Shure SRH144 Headphone Review
Average audio for a good price
The Insides That Count
The SRH144s deliver standard performance in exchange for a budget price. Its lab results weren’t ideal and the problems it faced were mostly due to its semi-open design.
While our frequency response test didn’t produce any results that were very surprising—either positively or negatively—the distortion and isolation scores were not very good and really hampered the SRH144s overall assessment.
I’ll break down what happened during each of our tests and how that impacted the headphones in each category.
Our frequency response test provided results that were fairly inoffensive—which is great news if you want to equalize your music. But, there are some key points that are important to highlight.
It’s important to note that, when we test, we start off with a parent signal of 74dB and measure the response based on that number. Sub-bass starts off around 70dB but quickly rises closer to 82dB, and then stays around that level as the frequency increases into the bass range at 60Hz. This means bass will sound about twice as loud as our parent signal. The midrange frequencies—300Hz–2kHz—dropped from the 80dB range somewhere closer to 75dB.
There’s a fair balance between bass and midrange sounds that won’t be overpowered one way or the other. It’s in the upper mids that we get a drop in relative volume to somewhere closer to 65dB. In other words, sounds from this range are about half the volume of our parent signal and approximately four times quieter than the relative volume of bass. Depending on your music, some of the high guitar notes and vocals that live in this area will probably be lost to the louder bass.
Distortion starts to get really noticeable by most people when it reaches 3% or higher. In an ideal scenario, we won’t measure anything that crests above this amount and instead will leave you listen to clean and clear music. But, there are some pretty high peaks and valleys in the beginning of this chart that may be a little worrisome at first glance. We’ll take a closer look at the results and see what’s really going on here.
Those peaks and valleys fluctuate between a high of 32% and a low of 4% in the sub-bass range. So, the good news is that only a few frequencies will suffer from really high amounts of distortion while the rest will be somewhere between a terrible and minor amount. Luckily, that sub-bass range of 0–60Hz—where all of these peaks and valleys are—is the most difficult portion of the audible spectrum for humans to hear distortion. It will boil down to how sensitive your hearing is and, of course, the kind of music you listen to.
After the frequencies shift to bass at 60Hz and up, the distortion drops down to a much more reasonable level below 2%—a much better score that translates to cleaner sound.

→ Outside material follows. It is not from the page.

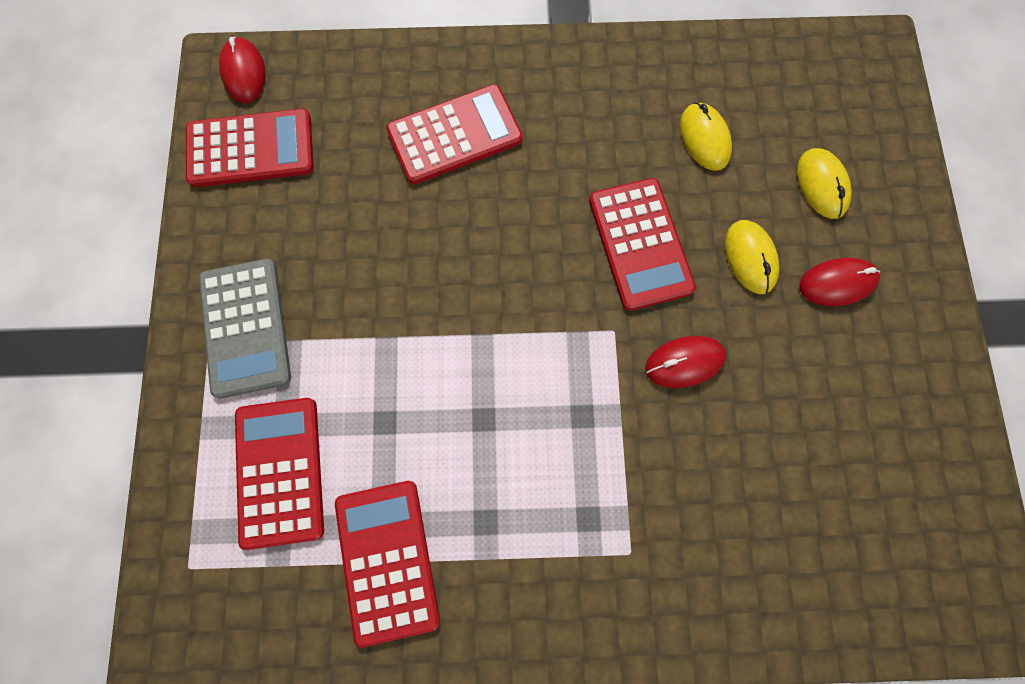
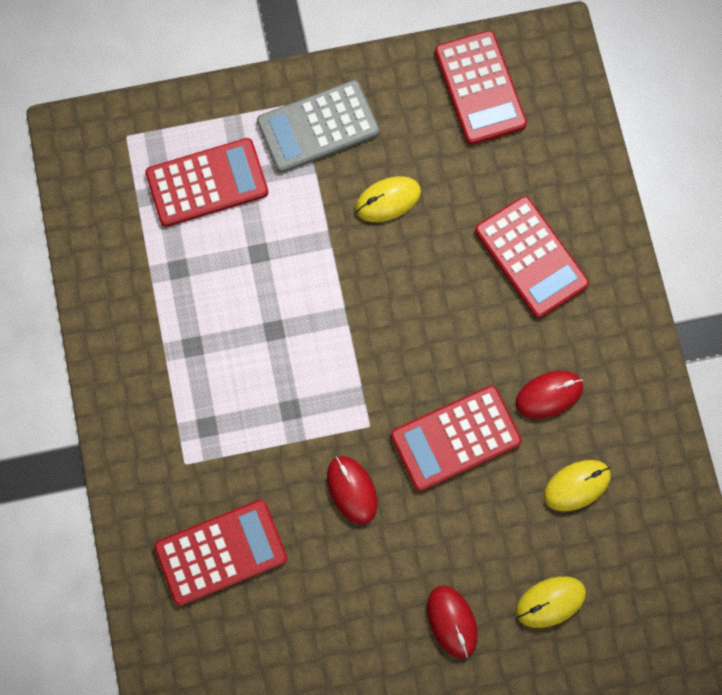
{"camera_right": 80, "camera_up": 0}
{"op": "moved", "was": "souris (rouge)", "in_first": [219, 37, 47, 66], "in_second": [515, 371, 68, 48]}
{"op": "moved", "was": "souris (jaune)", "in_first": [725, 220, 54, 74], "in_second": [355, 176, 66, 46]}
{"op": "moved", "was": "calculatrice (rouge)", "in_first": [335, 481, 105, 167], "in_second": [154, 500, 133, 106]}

The semi-open back design of the ear cups means that the SRH144s were constructed knowing that they wouldn’t be able to block outside noise (and would also leak sound from the headphones). When we put it to the test, we got results that matched our expectations.
The SRH144s don’t start blocking any outside noise until the midrange frequencies of about 800Hz and the volume of those sounds will only be dropped by a small amount. To get a better idea, I wore these headphones around my office to see how much of the chatter would be cut down—hardly any at all. I could even still hear the sound from me typing on my laptop. Greater isolation numbers don’t come in until the high mids—although there aren’t a lot of sounds you’re likely to encounter that lives in this range. If you plan to purchase these headphones, do it knowing that you’ll still be fully aware of what’s happening around you.